Le second objectif concerne les économies d’eau. Il s'agit de faire baisser les prélèvements de 10% d’ici 2025 et de 25% en 15 ans. Tous les
usages sont concernés : domestiques, agricoles, industriels. Pour ceci, la
mise en place de tarifications incitatives sera élargie qu’il s’agisse d’une
tarification saisonnière ou de la création d’une catégorie d’usagers «
résidences secondaires ». Les impacts sur les ménages les plus modestes seront
limités via la mise en place d’une tarification sociale de l’eau. Le
gouvernement se fixe par ailleurs l’objectif de faire aboutir au moins 50
projets de territoire pour la gestion de l‘eau (PTGE) d’ici 2022 et 100 d’ici
2027. Il souhaite également, sans plus
de précision, tripler les volumes d’eaux non conventionnelles réutilisées d’ici
2025, en facilitant leurs usages.
Troisième volet du pacte, la protection des écosystèmes,
notamment des zones humides. Deux objectifs sont définis : la restauration
de 25.000 km de cours d’eau d’ici 2022 via à un plan national de revitalisation
des rivières et au soutien financier des agences, et un doublement de la
superficie des aires protégées contenant des milieux humides d’ici 2030.
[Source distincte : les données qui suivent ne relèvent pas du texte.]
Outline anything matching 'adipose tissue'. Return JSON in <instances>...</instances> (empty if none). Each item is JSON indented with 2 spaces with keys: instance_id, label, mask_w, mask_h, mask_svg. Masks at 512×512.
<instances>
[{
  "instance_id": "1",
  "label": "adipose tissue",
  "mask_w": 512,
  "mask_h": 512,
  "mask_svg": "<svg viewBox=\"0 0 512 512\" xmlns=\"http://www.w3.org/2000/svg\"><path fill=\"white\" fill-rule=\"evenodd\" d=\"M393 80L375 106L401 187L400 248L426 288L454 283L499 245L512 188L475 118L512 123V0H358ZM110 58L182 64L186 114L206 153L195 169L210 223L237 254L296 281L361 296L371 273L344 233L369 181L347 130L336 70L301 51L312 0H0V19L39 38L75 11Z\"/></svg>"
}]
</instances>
Reste la délicate question des financements. Car pour
mettre en œuvre l’ensemble de ces actions, le gouvernement compte sur le
concours des agences qui doivent apporter un soutien financier à hauteur de 5,1
Md€ sur la période 2019–2024. C’est donc sur la facture d’eau qui repose actuellement à 86% sur les
consommateurs comme le rappelle l’UFC Que Choisir, que pèsera l’essentiel de
l’effort, même si un relèvement de la redevance pour pollution diffuse
est envisagé pour contribuer à la transition agroécologique. L’extension de l’Aquaprêt aux projets de restauration des cours d’eau et
milieux humides ne changera pas la donne.
Les professionnels de l’eau, s’ils saluent
globalement les mesures annoncées, s’inquiètent donc de leur financement. La
FP2E souhaite ainsi une application plus stricte du principe selon lequel «
l’eau paye l’eau », et appelle à « la création de ressources financières
affectées au grand cycle de l’eau, en particulier en renforçant la portée et
l’effectivité du principe pollueur/payeur ».
Quant aux acteurs de la Filière Française de l’Eau,
confédération rassemblant les acteurs publics et privés du secteur de l’eau,
ils alertent le gouvernement sur l’impasse économique vers laquelle le secteur
se dirige. « Le financement de cette ambitieuse politique de l’eau et de
la biodiversité ne pourra se résoudre par des réaffectations à iso-budget des
disponibilités actuelles des Agences de l’Eau, ni par de la dette
non-financée » expliquent-t-ils dans un communiqué.